Não é difícil encontrar na mídia, diversos artigos e matérias falando que o Brasil vive um aparente paradoxo com muitos profissionais desempregados e indústrias precisando de profissionais sem conseguir encontrá-los. Parece existir uma enorme defasagem entre a formação e o treinamento que os profissionais recebem e a qualificação que a indústria precisa.

No final de 2023, a revista Isto É, publicou um artigo afirmando que até 2030 faltarão 85 milhões de profissionais no campo da engenharia ao redor do globo. Só no Brasil, segundo a matéria, de 2021 e 2025 mais de 53 mil profissionais irão se graduar anualmente em engenharia enquanto a demanda projetada aponta para uma necessidade anual de 800 mil. Um déficit enorme de profissionais de tecnologia no período de 4 anos. Em 2007, segundo dados da OCDE, o Brasil formava 1,95 engenheiros a cada 10.000 habitantes, enquanto países como Finlândia, China, Japão, Suécia graduava mais de 10 engenheiros(as) a cada 100.000 habitantes. Em uma lista de 35 países, o Brasil é o último, sendo que o penúltimo, a Turquia, formava 3,26 a cada 100.000. Quase 70% a mais que o Brasil. E lá para cá, segundo o MEC, houve queda no número de alunos matriculados em cursos de engenharia. Ou seja: pioramos!

E o problema não se restringe aos profissionais com formação universitária. O mesmo acontece com o nível técnico e com profissionais operacionais. Todo o desenvolvimento tecnológico que busca inovar no caminho da sustentabilidade cria a necessidade de novas capacitações que não são atendidas, e lacuna só tende a crescer.
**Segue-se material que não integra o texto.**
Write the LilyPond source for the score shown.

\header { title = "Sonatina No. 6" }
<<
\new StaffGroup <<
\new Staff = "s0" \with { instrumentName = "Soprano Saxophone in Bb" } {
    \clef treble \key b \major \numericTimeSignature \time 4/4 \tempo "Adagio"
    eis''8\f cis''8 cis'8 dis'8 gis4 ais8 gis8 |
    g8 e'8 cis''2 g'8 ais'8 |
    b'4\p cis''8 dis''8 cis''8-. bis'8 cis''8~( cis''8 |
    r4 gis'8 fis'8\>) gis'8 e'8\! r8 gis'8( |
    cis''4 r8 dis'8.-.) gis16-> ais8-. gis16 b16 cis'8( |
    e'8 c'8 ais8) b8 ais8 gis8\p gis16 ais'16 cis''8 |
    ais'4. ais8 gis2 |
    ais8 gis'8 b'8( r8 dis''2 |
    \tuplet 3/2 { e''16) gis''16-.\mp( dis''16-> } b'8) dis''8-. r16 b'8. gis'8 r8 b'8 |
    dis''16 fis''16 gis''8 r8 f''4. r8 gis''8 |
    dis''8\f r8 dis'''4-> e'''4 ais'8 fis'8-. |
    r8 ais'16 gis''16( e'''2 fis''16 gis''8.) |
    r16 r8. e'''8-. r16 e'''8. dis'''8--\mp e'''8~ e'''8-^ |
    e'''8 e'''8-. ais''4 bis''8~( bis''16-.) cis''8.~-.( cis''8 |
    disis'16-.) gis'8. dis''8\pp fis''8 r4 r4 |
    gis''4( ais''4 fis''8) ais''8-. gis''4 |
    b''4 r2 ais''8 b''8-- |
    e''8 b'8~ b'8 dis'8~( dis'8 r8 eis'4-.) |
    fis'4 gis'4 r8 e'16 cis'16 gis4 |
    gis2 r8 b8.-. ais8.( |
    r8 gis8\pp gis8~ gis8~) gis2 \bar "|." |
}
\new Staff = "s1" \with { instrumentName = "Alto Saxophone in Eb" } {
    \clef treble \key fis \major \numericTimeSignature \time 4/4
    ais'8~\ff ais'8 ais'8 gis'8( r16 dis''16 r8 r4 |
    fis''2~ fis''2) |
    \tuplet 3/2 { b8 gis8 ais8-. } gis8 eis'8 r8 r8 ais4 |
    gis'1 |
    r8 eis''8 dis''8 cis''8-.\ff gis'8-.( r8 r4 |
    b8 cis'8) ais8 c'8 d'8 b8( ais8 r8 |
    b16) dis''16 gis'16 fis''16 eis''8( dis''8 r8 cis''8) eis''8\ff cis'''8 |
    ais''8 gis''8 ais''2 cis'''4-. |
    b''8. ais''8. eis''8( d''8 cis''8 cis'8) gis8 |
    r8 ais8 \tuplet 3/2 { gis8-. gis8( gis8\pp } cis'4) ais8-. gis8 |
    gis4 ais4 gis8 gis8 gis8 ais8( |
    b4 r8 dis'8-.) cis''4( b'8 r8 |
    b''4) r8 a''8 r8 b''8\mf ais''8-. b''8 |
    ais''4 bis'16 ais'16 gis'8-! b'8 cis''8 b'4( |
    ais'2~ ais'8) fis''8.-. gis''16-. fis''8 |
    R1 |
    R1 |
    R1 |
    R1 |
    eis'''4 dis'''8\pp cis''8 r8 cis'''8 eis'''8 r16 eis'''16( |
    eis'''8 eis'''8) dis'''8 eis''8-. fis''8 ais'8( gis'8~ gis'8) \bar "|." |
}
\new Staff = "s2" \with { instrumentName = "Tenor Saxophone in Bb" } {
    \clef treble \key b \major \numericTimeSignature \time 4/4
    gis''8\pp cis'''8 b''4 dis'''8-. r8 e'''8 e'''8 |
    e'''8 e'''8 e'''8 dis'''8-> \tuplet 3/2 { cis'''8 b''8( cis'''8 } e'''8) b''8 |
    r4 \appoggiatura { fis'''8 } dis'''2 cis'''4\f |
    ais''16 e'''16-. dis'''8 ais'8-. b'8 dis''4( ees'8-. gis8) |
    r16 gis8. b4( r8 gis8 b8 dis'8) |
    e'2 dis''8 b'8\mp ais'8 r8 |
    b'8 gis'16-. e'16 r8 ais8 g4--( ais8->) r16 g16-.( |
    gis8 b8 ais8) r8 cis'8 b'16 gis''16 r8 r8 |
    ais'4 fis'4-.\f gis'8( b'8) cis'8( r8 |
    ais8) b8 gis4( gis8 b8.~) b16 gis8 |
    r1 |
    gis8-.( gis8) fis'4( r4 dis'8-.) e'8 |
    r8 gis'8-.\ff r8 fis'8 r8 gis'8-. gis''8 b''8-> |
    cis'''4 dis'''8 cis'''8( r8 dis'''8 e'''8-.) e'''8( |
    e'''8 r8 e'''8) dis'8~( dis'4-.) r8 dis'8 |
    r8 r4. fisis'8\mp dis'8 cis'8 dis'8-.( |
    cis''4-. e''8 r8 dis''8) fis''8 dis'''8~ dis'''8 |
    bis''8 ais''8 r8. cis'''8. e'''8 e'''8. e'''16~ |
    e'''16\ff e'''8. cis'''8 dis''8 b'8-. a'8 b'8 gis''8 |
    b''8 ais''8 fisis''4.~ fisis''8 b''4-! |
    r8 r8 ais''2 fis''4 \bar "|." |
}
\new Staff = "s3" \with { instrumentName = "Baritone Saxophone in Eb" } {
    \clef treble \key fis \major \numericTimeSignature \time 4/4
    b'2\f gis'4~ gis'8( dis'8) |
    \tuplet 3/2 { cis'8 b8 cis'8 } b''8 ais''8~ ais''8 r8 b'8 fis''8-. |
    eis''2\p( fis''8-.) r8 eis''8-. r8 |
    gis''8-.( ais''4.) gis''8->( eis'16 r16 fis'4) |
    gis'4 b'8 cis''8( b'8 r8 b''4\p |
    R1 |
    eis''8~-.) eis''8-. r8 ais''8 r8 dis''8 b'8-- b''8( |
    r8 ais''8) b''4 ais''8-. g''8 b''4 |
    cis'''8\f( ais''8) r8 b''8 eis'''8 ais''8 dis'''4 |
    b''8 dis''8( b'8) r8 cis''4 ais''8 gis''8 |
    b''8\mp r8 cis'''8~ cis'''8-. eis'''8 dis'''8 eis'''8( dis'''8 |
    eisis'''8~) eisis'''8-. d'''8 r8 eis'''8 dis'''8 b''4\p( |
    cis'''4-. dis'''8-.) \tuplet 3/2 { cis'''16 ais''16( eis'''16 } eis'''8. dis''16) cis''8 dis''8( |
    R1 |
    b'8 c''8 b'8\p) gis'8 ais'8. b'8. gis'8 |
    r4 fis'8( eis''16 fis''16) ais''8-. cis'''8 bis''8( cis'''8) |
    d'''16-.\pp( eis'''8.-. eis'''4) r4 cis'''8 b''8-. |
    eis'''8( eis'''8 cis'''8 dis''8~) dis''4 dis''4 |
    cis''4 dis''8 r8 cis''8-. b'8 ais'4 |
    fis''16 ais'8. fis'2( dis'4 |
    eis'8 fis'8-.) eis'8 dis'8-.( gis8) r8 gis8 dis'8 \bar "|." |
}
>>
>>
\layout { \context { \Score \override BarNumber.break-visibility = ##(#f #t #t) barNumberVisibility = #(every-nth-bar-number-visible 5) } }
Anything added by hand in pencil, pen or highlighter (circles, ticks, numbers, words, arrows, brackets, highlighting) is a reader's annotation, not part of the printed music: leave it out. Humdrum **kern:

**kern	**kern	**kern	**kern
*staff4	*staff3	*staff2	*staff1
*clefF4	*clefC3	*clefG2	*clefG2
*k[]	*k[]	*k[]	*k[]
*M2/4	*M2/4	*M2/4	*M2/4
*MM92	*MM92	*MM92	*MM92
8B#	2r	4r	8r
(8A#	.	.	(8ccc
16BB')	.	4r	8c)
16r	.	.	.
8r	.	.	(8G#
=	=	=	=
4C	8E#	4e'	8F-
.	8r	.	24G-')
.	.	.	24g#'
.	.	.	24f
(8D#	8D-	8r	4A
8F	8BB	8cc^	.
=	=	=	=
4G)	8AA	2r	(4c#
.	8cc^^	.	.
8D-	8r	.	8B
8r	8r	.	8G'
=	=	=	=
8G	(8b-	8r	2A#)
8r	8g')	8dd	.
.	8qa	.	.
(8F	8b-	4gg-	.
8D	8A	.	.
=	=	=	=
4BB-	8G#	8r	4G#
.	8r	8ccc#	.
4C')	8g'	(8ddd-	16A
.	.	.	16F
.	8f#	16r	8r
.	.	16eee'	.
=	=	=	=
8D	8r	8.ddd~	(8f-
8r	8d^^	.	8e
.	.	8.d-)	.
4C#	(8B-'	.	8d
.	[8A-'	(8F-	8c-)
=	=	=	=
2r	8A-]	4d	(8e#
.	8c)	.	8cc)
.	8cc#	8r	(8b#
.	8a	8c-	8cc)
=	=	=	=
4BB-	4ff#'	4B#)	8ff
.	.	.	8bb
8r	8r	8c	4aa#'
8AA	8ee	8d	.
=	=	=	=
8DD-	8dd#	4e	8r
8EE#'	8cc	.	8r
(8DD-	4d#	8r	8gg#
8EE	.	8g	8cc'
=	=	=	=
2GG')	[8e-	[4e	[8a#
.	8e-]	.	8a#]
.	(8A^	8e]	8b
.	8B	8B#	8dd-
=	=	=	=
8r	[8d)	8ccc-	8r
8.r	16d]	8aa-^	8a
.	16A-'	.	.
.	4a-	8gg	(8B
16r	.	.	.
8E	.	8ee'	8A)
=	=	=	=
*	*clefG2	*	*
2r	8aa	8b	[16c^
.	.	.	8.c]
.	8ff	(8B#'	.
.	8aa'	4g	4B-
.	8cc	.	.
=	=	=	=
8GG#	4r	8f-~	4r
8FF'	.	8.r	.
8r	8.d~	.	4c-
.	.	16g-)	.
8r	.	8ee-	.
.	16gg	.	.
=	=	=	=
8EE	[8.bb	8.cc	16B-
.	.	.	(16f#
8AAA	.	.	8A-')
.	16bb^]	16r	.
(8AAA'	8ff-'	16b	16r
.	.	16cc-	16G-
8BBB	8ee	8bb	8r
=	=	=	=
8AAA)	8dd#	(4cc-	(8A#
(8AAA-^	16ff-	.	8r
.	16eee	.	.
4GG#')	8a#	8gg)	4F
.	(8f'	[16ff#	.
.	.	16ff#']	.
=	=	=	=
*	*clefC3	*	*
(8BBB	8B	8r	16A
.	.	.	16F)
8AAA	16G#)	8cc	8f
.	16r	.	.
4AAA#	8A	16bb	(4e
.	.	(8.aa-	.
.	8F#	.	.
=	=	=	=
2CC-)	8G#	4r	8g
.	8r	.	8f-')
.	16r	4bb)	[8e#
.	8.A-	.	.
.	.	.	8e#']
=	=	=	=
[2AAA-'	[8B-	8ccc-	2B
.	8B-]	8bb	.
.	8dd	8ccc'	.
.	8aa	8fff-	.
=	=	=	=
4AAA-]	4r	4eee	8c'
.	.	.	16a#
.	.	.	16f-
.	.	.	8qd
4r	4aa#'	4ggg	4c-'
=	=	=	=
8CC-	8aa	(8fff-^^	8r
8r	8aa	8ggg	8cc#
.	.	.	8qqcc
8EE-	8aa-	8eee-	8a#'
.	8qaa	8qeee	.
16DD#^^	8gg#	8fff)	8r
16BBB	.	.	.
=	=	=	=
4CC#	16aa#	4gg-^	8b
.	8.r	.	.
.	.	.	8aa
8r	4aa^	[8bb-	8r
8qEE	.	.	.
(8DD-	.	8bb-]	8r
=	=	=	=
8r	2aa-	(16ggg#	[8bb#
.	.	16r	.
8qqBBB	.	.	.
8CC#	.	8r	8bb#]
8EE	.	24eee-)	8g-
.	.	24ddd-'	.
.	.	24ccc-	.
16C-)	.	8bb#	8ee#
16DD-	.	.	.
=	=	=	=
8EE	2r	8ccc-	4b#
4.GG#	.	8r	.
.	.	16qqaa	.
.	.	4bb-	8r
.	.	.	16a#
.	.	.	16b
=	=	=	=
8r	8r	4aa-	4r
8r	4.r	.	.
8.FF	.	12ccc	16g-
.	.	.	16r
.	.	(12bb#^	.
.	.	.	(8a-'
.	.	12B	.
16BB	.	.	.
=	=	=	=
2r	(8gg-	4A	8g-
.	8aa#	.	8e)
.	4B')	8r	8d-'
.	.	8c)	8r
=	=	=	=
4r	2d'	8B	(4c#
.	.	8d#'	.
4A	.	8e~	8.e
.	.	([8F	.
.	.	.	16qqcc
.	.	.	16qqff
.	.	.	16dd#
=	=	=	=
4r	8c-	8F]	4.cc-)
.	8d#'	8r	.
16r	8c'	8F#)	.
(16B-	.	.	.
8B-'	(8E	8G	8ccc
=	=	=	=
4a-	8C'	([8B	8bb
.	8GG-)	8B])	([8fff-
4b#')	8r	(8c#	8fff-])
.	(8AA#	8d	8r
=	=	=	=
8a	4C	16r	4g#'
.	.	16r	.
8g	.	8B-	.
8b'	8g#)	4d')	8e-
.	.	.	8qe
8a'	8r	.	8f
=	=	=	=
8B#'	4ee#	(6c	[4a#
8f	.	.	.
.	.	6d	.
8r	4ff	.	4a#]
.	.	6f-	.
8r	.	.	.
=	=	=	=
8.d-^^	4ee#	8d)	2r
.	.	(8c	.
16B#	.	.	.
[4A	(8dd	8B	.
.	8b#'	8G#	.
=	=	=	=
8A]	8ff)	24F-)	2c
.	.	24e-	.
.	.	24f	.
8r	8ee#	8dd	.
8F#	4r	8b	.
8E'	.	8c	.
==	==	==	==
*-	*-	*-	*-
Mas isso não é de se admirar em um país que parece não gostar muito dos professores, a julgar pelos salários que recebem.

Todo o movimento feito no país na direção da inovação e da sustentabilidade, que deverão sustentar a já famosa transição energética, para ter sucesso, precisará ser acompanhado por um esforço gigantesco no caminho da formação educacional, técnica e profissional dos brasileiros. Tanto dos profissionais que já estão no mercado de trabalho, quanto daqueles que não conseguem sua vaga por falta de qualificação, além, claro, dos jovens, que logo, logo chegarão lá. É um esforço que deve partir tanto do setor público quanto do setor privado. E já estamos muito atrasados!!

Sem educação e formação profissional, não faz diferença se o caminho da transição energética passa pelo gás natural ou vai direto para a queima de biomassas; se o carro do futuro será elétrico ou não. Sem educação e formação profissional, nós vamos assistir, quem sabe de camarote, ao desfile da inovação e da sustentabilidade sendo conduzidas por empresas e países longe de nós, enquanto continuamos exportando commodities.

Antes da transição energética precisamos passar por uma transição de educação, formação e capacitação profisisonal para que possamos, no mínimo, acompanhar as mudanças tecnológicas que estão acontecendo no planeta. Mas se formos bons (e temos capacidade pra isso) nessa transição, quem sabe poderemos não apenas acompanhar, mas liderar a transição energética que o país e o planeta estão desenhando.